Cypripedium japonicum is a widespread terrestrial orchid species in Japan, found from all four of its main islands – Kyushu and Shikoku in the south, the largest island, Honshu, and Hokkaido in the north. In olden times massive colonies dotted mountain forests, each being literally thousands of flowering stems strong. Nowadays, colonies are far fewer in number and largely protected and cared for. Out of all those innumerable plants that once graced the wet woods of Japan, a few were pure white flowers – the true alba variety of this species. A few still remain, but virtually all in cultivation these days. It is said that at least two known groups of this rare variety hail from Japan – one from the Nagano area of Honshu and the other from Shikoku. These alba plants are indistinguishable from the typical one except that the flower is completely free of any purple or pink coloring. They lack the anthocyanin pigments that normal flowers have in abundance.
Usually, I am not that drawn to true alba flowers, but in the case of this species, I take exception. Without a doubt this is one of the most elegant white flowered Cypripediums in the world.

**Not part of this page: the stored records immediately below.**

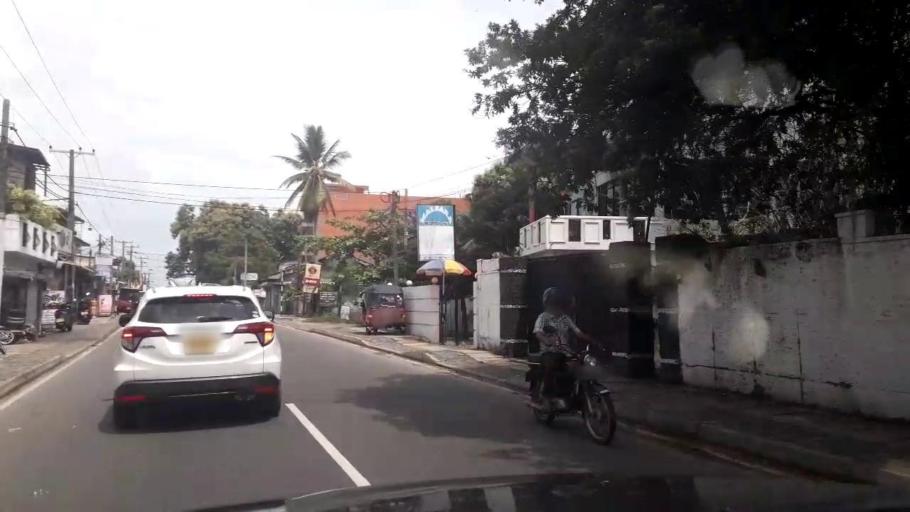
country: LK
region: Western
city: Moratuwa
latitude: 6.7511
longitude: 79.9001
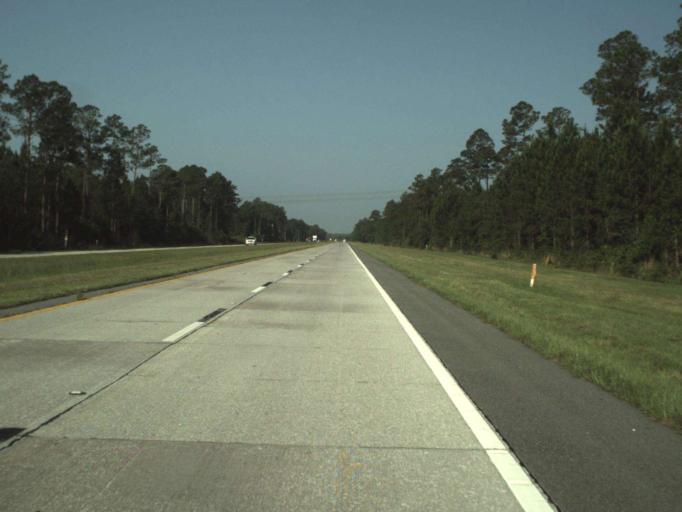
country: US
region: Florida
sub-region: Volusia County
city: North DeLand
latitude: 29.1088
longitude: -81.2001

As with many alba flowering plants, these do indeed seem to be weaker in cultivation that the normal type. In my experience they don’t hold up as well, being more given to rots. Beyond that, their requirements are the same as normal Cypripedium japonicum – a shady spot in the garden, a rich, humusy loam soil, and plenty of moisture year round. This species is completely intolerant of drying any time of the year. The same could be said for just about any Cypripedium, but with this one it is absolute – if you let them dry out, they will go dormant, weaken, and perhaps die. They are strong feeders, though I would fertilize only with annual addition of organic matter rather than inorganic salt based fertilizer, particularly if you are growing them in a highly organic compost to being with. It is all too easy to over fertilize terrestrial orchids, and they usually reward you by dying outright.
Perhaps the greatest hurdle in growing this plant is simply finding one. Outside of Japan they are nearly ghosts. Stories circulate of plants that have made it to Europe, but nobody is selling any on the open market. In America, if they exist at all, they are secreted away in some private collection. Even here in Japan they are not common and when offered command an impressive price. Before the economic meltdown of 2008, an individual flowering sized division would fetch between $600 and $1000 US. Nowadays with people holding onto their cash they go for as little as $350 for the same flowering division – if you can find one for sale.
Why so expensive? The simple reason is nobody has found a reliable way of propagating them other than by division. Cypripedium japonicum is notoriously difficult from seed, even using green pod rescued embryos. Perhaps one day someone will find a way, but for now this queen of lady slipper orchids will remain rare, illusive, and highly sought after.